(Data for this exercise Opens)
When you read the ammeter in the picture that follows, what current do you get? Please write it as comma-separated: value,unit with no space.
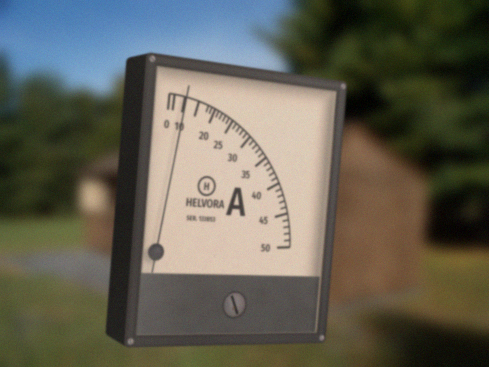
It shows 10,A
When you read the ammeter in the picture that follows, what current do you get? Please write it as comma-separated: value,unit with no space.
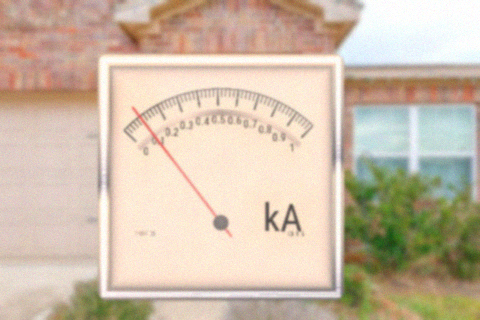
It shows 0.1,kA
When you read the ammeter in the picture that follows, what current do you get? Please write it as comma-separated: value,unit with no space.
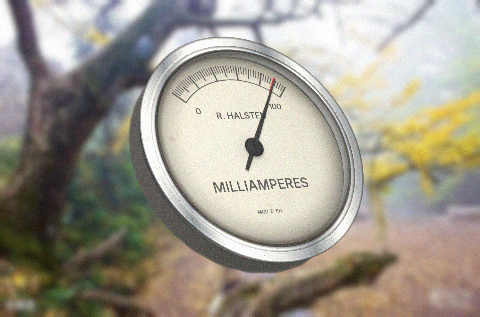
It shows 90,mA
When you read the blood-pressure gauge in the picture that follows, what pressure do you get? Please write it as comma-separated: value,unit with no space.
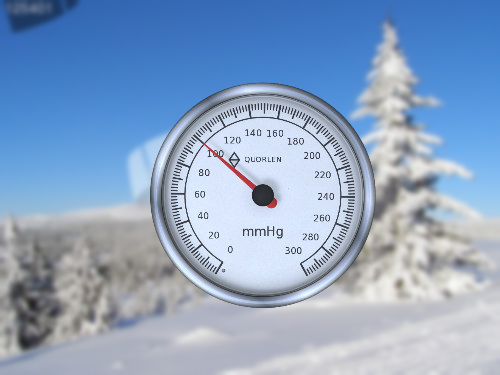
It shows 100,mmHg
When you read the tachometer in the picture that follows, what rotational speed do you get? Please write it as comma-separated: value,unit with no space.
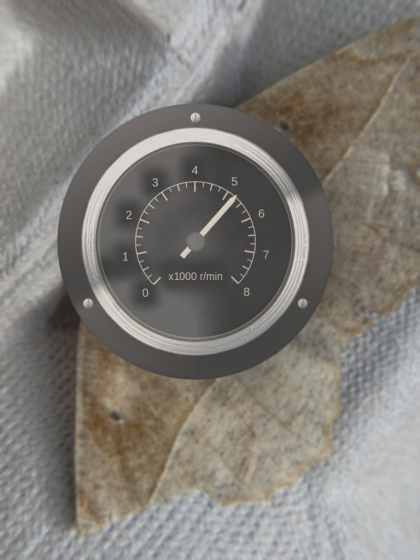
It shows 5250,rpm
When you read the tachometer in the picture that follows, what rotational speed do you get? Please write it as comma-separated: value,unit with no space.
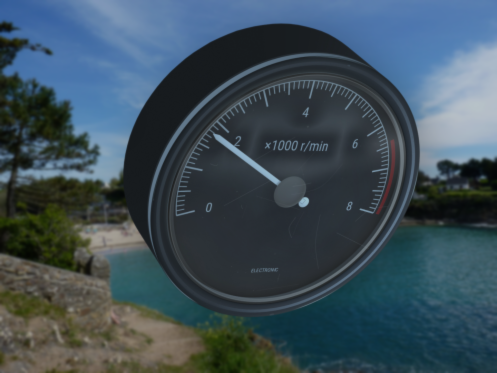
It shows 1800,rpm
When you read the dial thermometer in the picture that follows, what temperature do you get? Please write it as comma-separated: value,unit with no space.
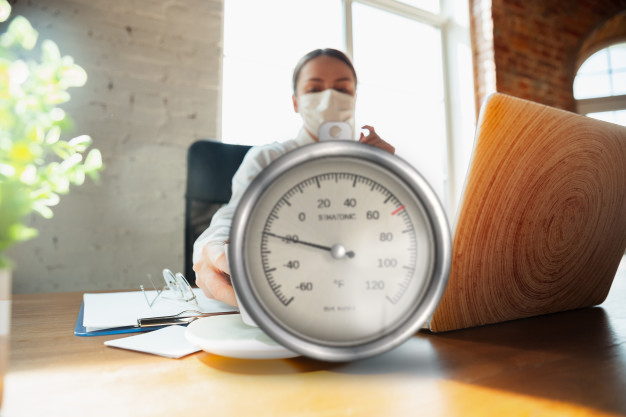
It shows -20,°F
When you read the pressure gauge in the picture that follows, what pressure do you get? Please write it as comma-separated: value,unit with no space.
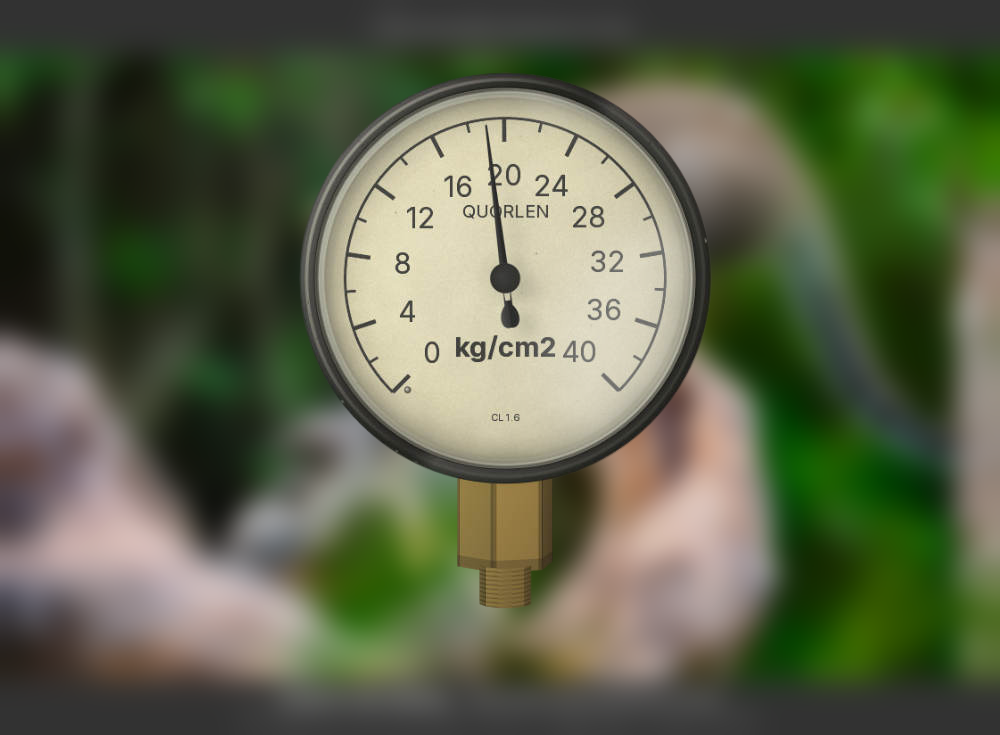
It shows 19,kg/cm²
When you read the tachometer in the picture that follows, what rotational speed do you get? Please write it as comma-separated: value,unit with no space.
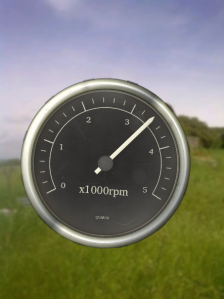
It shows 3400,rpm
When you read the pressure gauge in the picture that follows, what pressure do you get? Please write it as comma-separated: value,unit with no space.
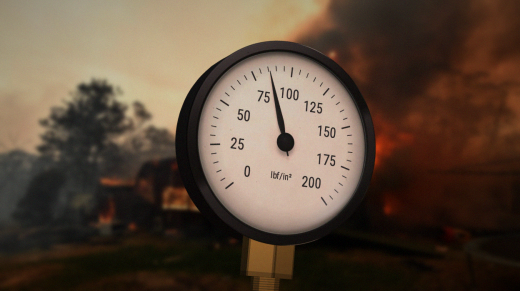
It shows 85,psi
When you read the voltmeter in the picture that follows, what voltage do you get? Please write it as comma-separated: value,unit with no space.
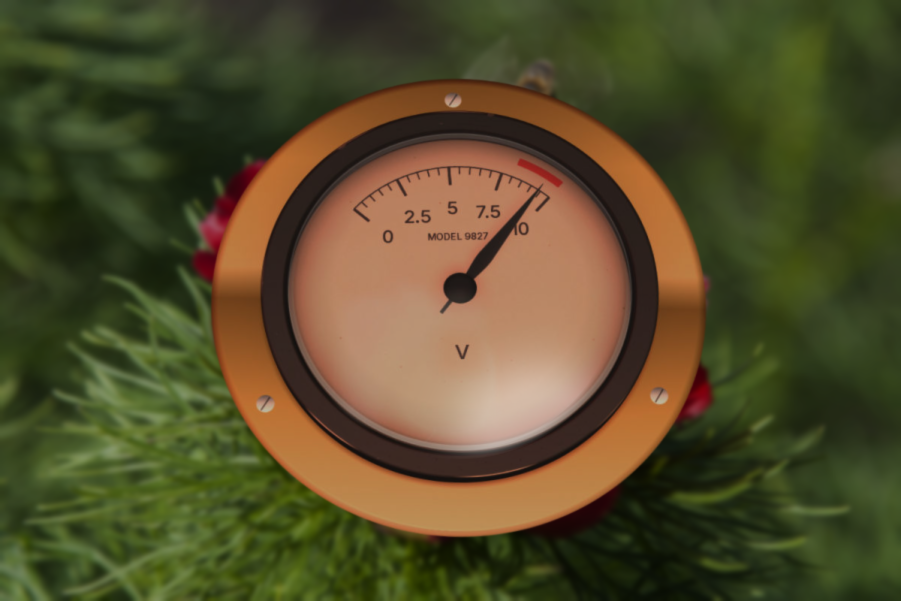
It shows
(Data for this exercise Closes)
(Data for this exercise Opens)
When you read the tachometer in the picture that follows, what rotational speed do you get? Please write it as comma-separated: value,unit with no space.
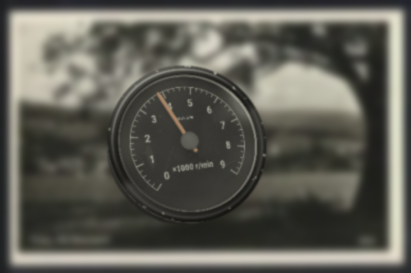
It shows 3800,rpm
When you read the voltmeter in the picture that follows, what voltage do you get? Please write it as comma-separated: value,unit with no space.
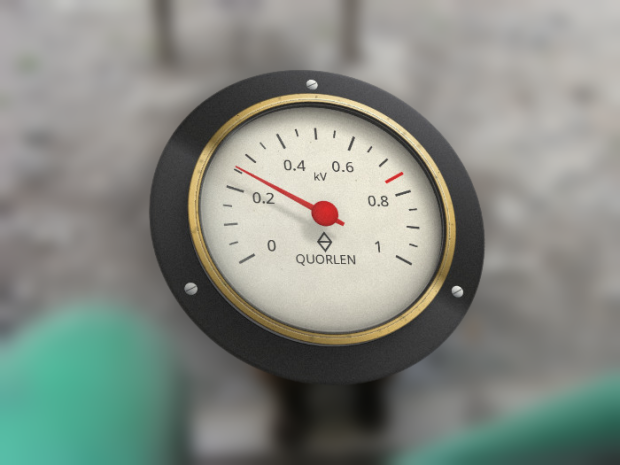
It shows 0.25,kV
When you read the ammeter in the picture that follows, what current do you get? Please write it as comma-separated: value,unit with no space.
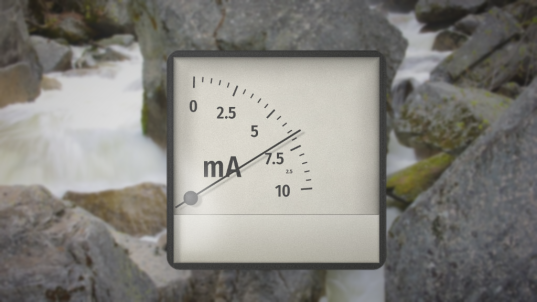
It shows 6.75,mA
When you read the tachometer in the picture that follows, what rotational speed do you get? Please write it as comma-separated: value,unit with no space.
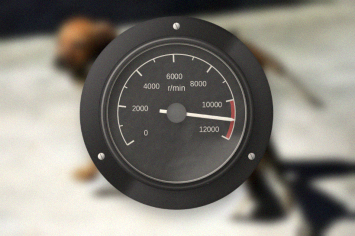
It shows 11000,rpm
(Data for this exercise Closes)
_What this task involves_:
Recast as a JSON list of strings, one string per line with blank lines omitted, the lines beginning at the line that contains "When you read the blood-pressure" and ending after the line that contains "It shows -20,°F". Leave the pictures out of the list.

_Written solution_:
[
  "When you read the blood-pressure gauge in the picture that follows, what pressure do you get? Please write it as comma-separated: value,unit with no space.",
  "It shows 100,mmHg",
  "When you read the tachometer in the picture that follows, what rotational speed do you get? Please write it as comma-separated: value,unit with no space.",
  "It shows 5250,rpm",
  "When you read the tachometer in the picture that follows, what rotational speed do you get? Please write it as comma-separated: value,unit with no space.",
  "It shows 1800,rpm",
  "When you read the dial thermometer in the picture that follows, what temperature do you get? Please write it as comma-separated: value,unit with no space.",
  "It shows -20,°F"
]